Tirta kaget dan menatap Ken Angrok, "Bener juga..." pikirnya.
"Iya mas, dia orangnya curang! Ya sudah sekalian mampir ke rumahku Mas," kata Tirta.
Mereka berdua berjalan menyeberangi lapangan, di sebelah sana terlihat parkir sebuah motor, "Itu motormu?" kata Ken Angrok.
"Iya," jawab anak itu singkat.
"Kamu kelas berapa to?" kata Ken Angrok lagi.
"Aku kelas tiga SMP Mas."
"Wah! kalo gitu ga usah panggil aku mas, aku juga kelas 3," kata Ken Angrok.
"Oh iya?," kata Tirta sambil memandang Ken Arok dari atas hingga bawah, "Tak pikir kamu sudah SMA!" lanjutnya.
"Aku masih SMP, tapi aku putus sekolah, ngga nerusin." kata Ken Angrok.
"Oh ya?" kata Tirta heran. Sebetulnya Tirta ingin tahu lebih jauh lagi namun mereka sudah sampai di tempat motornya terparkir. Ken Angrok lalu meminta kuncinya dan memboncengkan Tirta. Dari belakang Tirta harus terus memberi aba-aba lewat mana sehingga tidak ada kesempatan mengobrol. Hal ini membuat tirta sadar jika Ken Angrok pasti bukanlah orang Kapundungan.

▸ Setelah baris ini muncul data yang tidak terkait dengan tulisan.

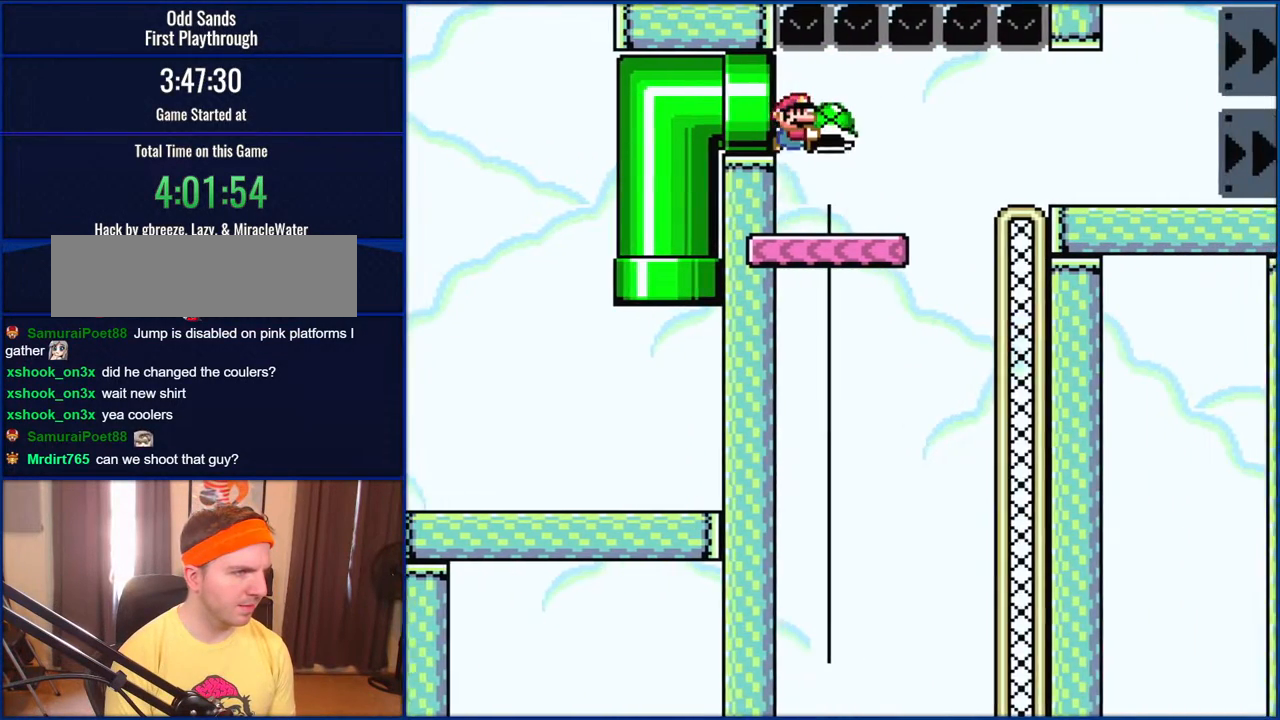
Gameplay with a controller (Nintendo layout); each line is a JSON object with the inputs held at the frame after it. "events" lists button and stick changes between this image and that frame as [ms after this image, input, new state], when the widget could be followed in between. Not read: L1 L3 R1 R3.
{"buttons": ["B"], "events": [[50, "DPAD_RIGHT", "down"], [350, "DPAD_RIGHT", "up"], [367, "DPAD_LEFT", "down"], [467, "DPAD_LEFT", "up"], [467, "Y", "up"]]}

Tirta menyuruh Ken Angrok berhenti di depan sebuah rumah yang cukup besar bewarna putih. "Ini rumahku..., sebentar saya buka pagarnya dulu." kata Tirta turun dari boncengan. "Sepertinya Tirta anak orang kaya," pikir Ken Angrok. Pagar besi itu cukup tinggi sehingga rumah besar itu tidak begitu terlihat dari luar. Ketika pintunya dibuka Tirta, tampak dua mobil terparkir di dalam.